I’ve heard it said fairly often over the last few years that the cost of living in Australia is a “dead set joke”. We’ve certainly become a high cost country, although having visited Britain over the past month I can attest that the costs of some goods are worse elsewhere.
Is the cost of living in Australia spiralling out of control?
Ask a macro-economist and they will tell you: “Definitely not”. They would say that we as Australians are collectively suffering from Fisher’s Money Illusion and highlight that since 2003 the poorest fifth of households are $42 better off and the richest fifth $576.
The ‘Money Illusion’ concept dictates that we instinctively focus on nominal price increases rather than real price movements after accounting for inflation.
The latest round of inflation data lends support to this argument, showing inflation to be tracking comfortably in the middle of the targeted 2-3% range, which is well below the 3%+ wages growth reported for the past 12 months.
I suspect however, that if you asked the average ex-mining single-income earner outside of Western Australia, they would tell you that their wages are not growing and that the cost of living has outpaced incomes.
The ABS is an independent body and has no reason to distort results deliberately, rather the reality is that looking at average figures gives you an average result.
Wages growth has been weak for some time now in retail trade, real estate services and healthcare, for example, while it has been considerably stronger in mining, wholesale trade and, to a lesser extent construction.
As we might expect, wages growth has been very strong in Western Australia, with very high wages being paid to those completing the construction of new mining projects, but wages growth has been consistently notably weaker in South Australia than in other states for some years now.
Naturally the CPI figures show that the cost of some goods has increased more than for others. We might expect to see the weaker Aussie dollar introducing a new bout of inflation in the coming quarters.
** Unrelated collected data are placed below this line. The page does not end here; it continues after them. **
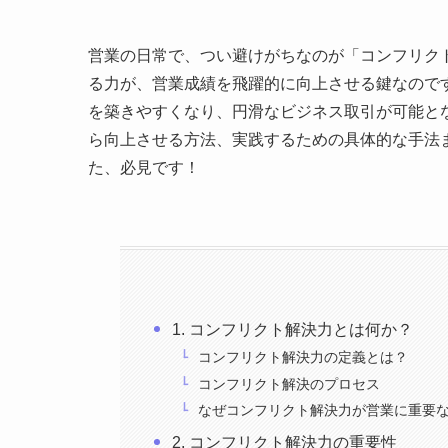
営業の日常で、つい避けがちなのが「コンフリク
る力が、営業成績を飛躍的に向上させる鍵なので
を築きやすくなり、円滑なビジネス取引が可能と
ら向上させる方法、実践するための具体的な手法
た、必見です！
1. コンフリクト解決力とは何か？
コンフリクト解決力の定義とは？
コンフリクト解決のプロセス
なぜコンフリクト解決力が営業に重要
2. コンフリクト解決力の重要性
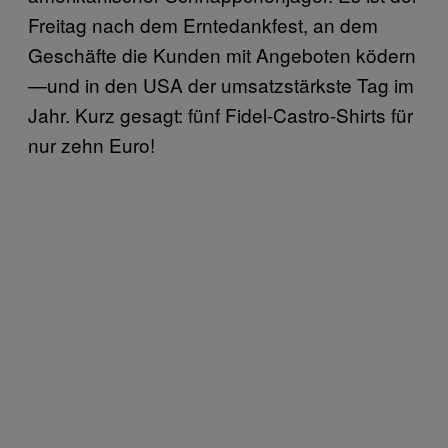
Freitag nach dem Erntedankfest, an dem
Geschäfte die Kunden mit Angeboten ködern
—und in den USA der umsatzstärkste Tag im
Jahr. Kurz gesagt: fünf Fidel-Castro-Shirts für
nur zehn Euro!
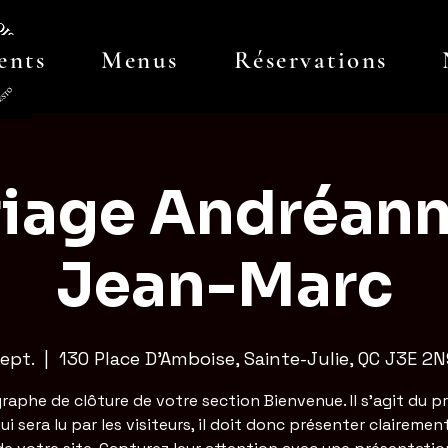
ents
Menus
Réservations
iage Andréann
Jean-Marc
ept.
  |  
130 Place D'Amboise, Sainte-Julie, QC J3E 2
raphe de clôture de votre section Bienvenue. Il s'agit du p
ui sera lu par les visiteurs, il doit donc présenter clairement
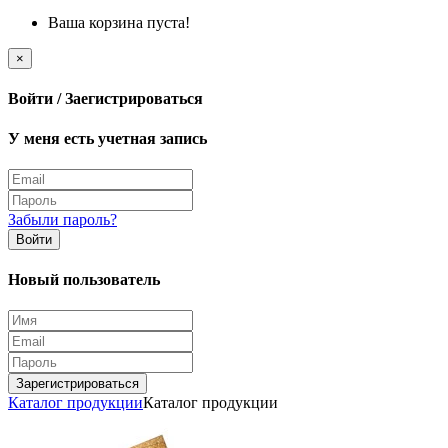
Ваша корзина пуста!
×
Войти / Заегистрироваться
У меня есть учетная запись
Забыли пароль?
Войти
Новый пользователь
Зарегистрироваться
Каталог продукции
Каталог продукции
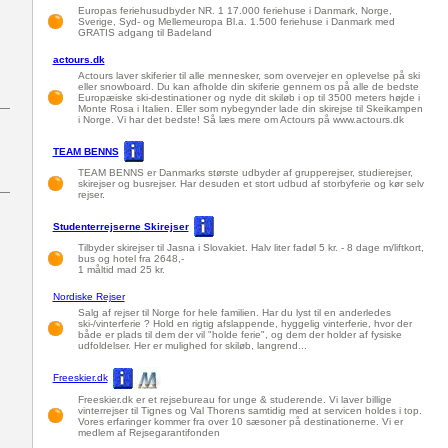
Europas feriehusudbyder NR. 1 17.000 feriehuse i Danmark, Norge,
Sverige, Syd- og Mellemeuropa Bl.a. 1.500 feriehuse i Danmark med
GRATIS adgang til Badeland
actours.dk
Actours laver skiferier til alle mennesker, som overvejer en oplevelse på ski
eller snowboard. Du kan afholde din skiferie gennem os på alle de bedste
Europæiske ski-destinationer og nyde dit skiløb i op til 3500 meters højde i
Monte Rosa i Italien. Eller som nybegynder lade din skirejse til Skeikampen
i Norge. Vi har det bedste! Så læs mere om Actours på www.actours.dk
TEAM BENNS
TEAM BENNS er Danmarks største udbyder af grupperejser, studierejser,
skirejser og busrejser. Har desuden et stort udbud af storbyferie og kør selv
rejser.
Studenterrejserne Skirejser
Tilbyder skirejser til Jasna i Slovakiet. Halv liter fadøl 5 kr. - 8 dage m/liftkort,
bus og hotel fra 2648,-
1 måltid mad 25 kr.
Nordiske Rejser
Salg af rejser til Norge for hele familien. Har du lyst til en anderledes
ski-/vinterferie ? Hold en rigtig afslappende, hyggelig vinterferie, hvor der
både er plads til dem der vil "holde ferie", og dem der holder af fysiske
udfoldelser. Her er mulighed for skiløb, langrend...
Freeskier.dk
Freeskier.dk er et rejsebureau for unge & studerende. Vi laver billige
vinterrejser til Tignes og Val Thorens samtidig med at servicen holdes i top.
Vores erfaringer kommer fra over 10 sæsoner på destinationerne. Vi er
medlem af Rejsegarantifonden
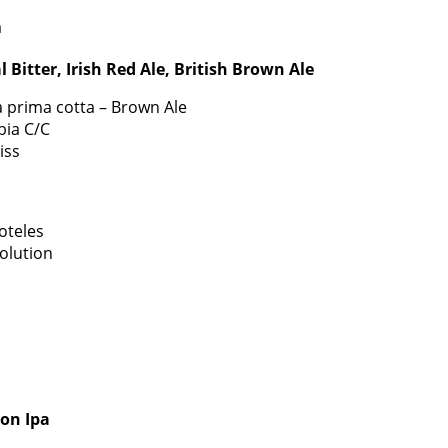
a
al Bitter, Irish Red Ale, British Brown Ale
La prima cotta – Brown Ale
mbia C/C
iss
oteles
volution
ion Ipa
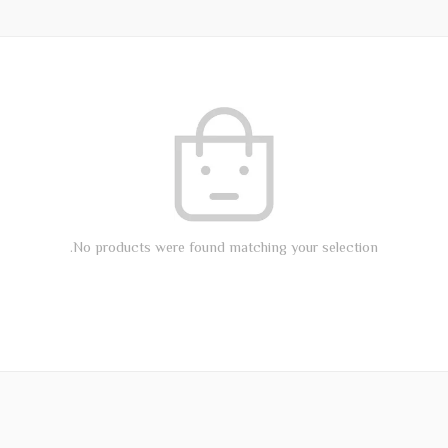
No products were found matching your selection.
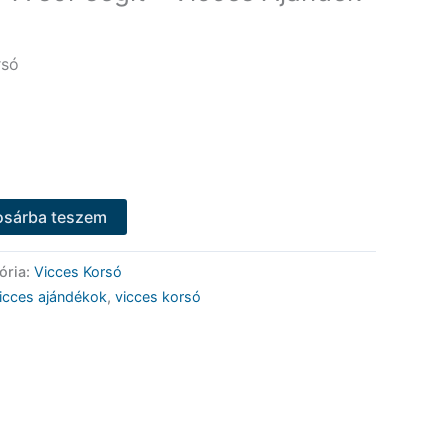
rsó
osárba teszem
ória:
Vicces Korsó
icces ajándékok
,
vicces korsó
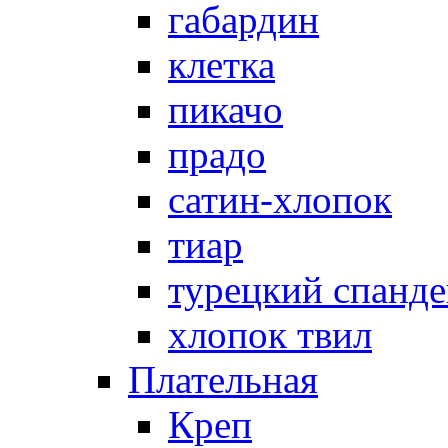
габардин
клетка
пикачо
прадо
сатин-хлопок
тиар
турецкий спанде
хлопок твил
Плательная
Креп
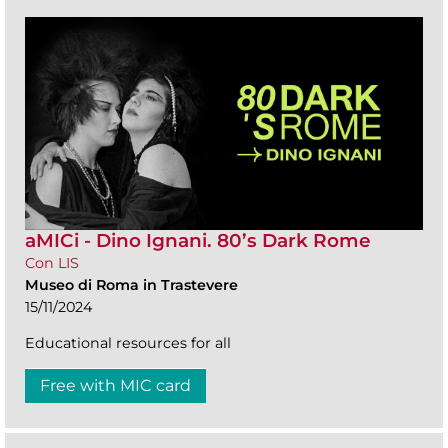
aMICi - Dino Ignani. 80’s Dark Rome
Con LIS
Museo di Roma in Trastevere
15/11/2024
Educational resources for all
Free with MIC card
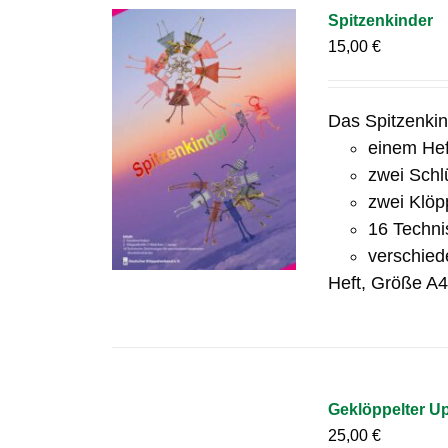
Spitzenkinder
15,00
€
Das Spitzenkin
einem Hef
zwei Schl
zwei Klöp
16 Techni
verschied
Heft, Größe A
Geklöppelter Up
25,00
€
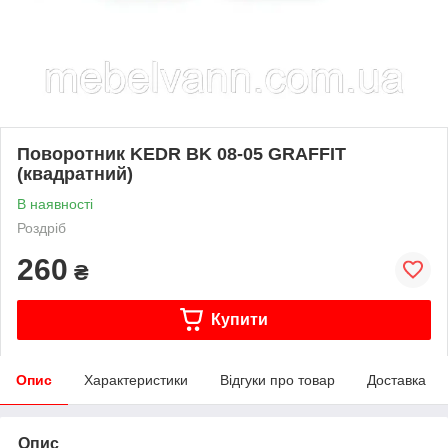
Поворотник KEDR BK 08-05 GRAFFIT
(квадратний)
В наявності
Роздріб
260
₴
Купити
Опис
Характеристики
Відгуки про товар
Доставка
Опис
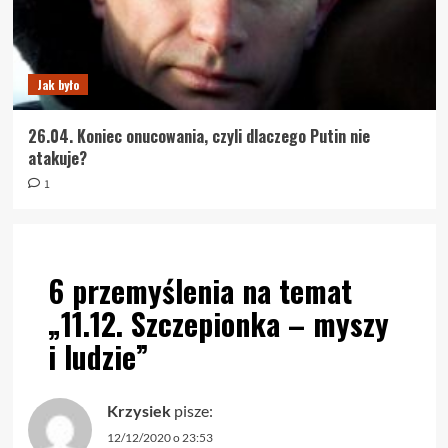
Jak było
26.04. Koniec onucowania, czyli dlaczego Putin nie
atakuje?
1
6 przemyślenia na temat
„
11.12. Szczepionka – myszy
i ludzie
”
Krzysiek
pisze:
12/12/2020 o 23:53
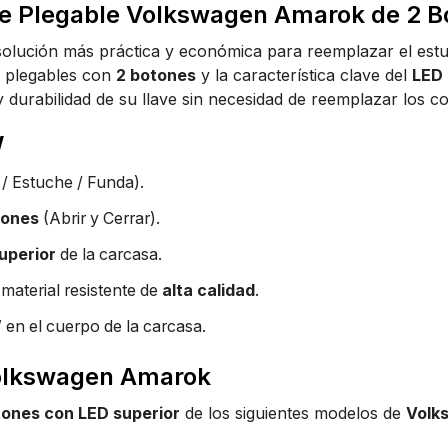
e Plegable Volkswagen Amarok de 2 B
solución más práctica y económica para reemplazar el est
s plegables con
2 botones
y la característica clave del
LED 
 y durabilidad de su llave sin necesidad de reemplazar los 
W
/ Estuche / Funda).
tones
(Abrir y Cerrar).
uperior
de la carcasa.
material resistente de
alta calidad
.
W
en el cuerpo de la carcasa.
Volkswagen Amarok
tones con LED superior
de los siguientes modelos de
Volk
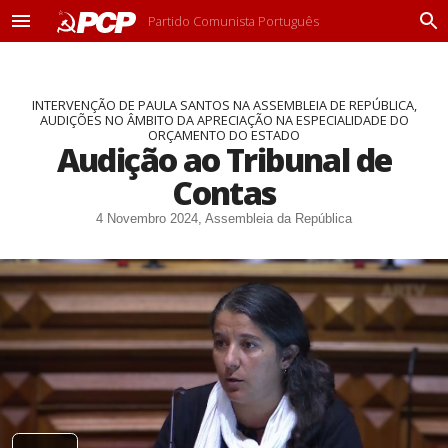
Partido Comunista Português
M
P
e
r
n
o
u
c
INTERVENÇÃO DE PAULA SANTOS NA ASSEMBLEIA DE REPÚBLICA,
u
AUDIÇÕES NO ÂMBITO DA APRECIAÇÃO NA ESPECIALIDADE DO
r
ORÇAMENTO DO ESTADO
a
Audição ao Tribunal de
r
Contas
4 Novembro 2024, Assembleia da República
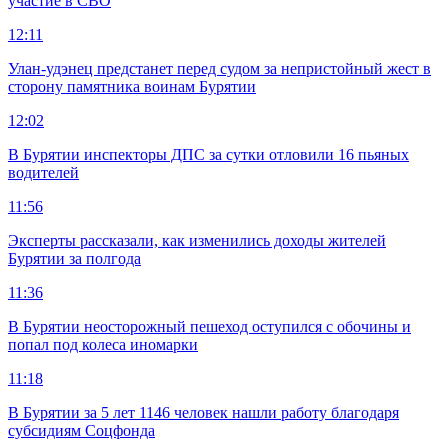
участие в СВО
12:11
Улан-удэнец предстанет перед судом за непристойный жест в
сторону памятника воинам Бурятии
12:02
В Бурятии инспекторы ДПС за сутки отловили 16 пьяных
водителей
11:56
Эксперты рассказали, как изменились доходы жителей
Бурятии за полгода
11:36
В Бурятии неосторожный пешеход оступился с обочины и
попал под колеса иномарки
11:18
В Бурятии за 5 лет 1146 человек нашли работу благодаря
субсидиям Соцфонда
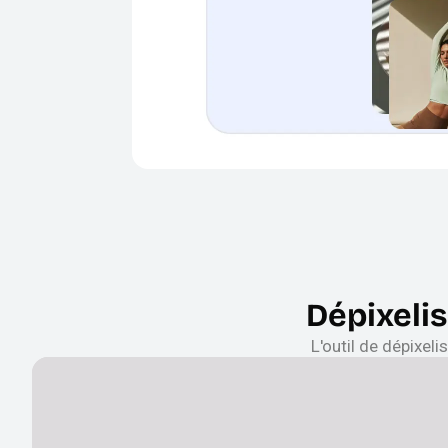
Dépixeli
L'outil de dépixel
Don’t forget that yesterdays figures are retrospective and some of the figures relate back to what was happening at the beginning of April. Petrol prices, for example, will be reported as significantly higher next quarter, barring surprises.
The good news for Australians is that personal wealth has increased considerably over the past year.
Stock markets have been flying, with valuations moving up by close to 20%, which correspondingly has increased the value of pension pots.
Property market prices have increased strongly in most capital cities which benefits owners, although not renters (rents were reported as having increased by 1.1% this quarter).
The stark reality is that developed economies have a policy of promoting inflationary economies and it is important to have a financial plan to protect yourself from the silent thief.
[sam id=35 codes=’true’]Over time owners of property are likely to fare better than renters. Those who own quality share portfolios consisting of profitable, dividend-paying companies which which can grow returns on equity will see their income and wealth outpace inflation. Others will look to A-REITS or farmland as assets which can represent an inflation hedge.
A point I raised back in 2011 when I wrote my book was that with a growing awareness of and concern about the impact of pollution on the environment, any leniency which Australian governments had towards the taxing of petrol in past will disappear. My suggestions included owning properties in locations close to key transport hubs and links and to find ways to avoid driving.
This may be already unfolding: petrol prices are now at their highest level since 2008, with no signs of the increases abating.
I also expect to see the prices of alcohol and tobacco (smokes +3% in this quarter alone) increase over time too due to the related costs of healthcare.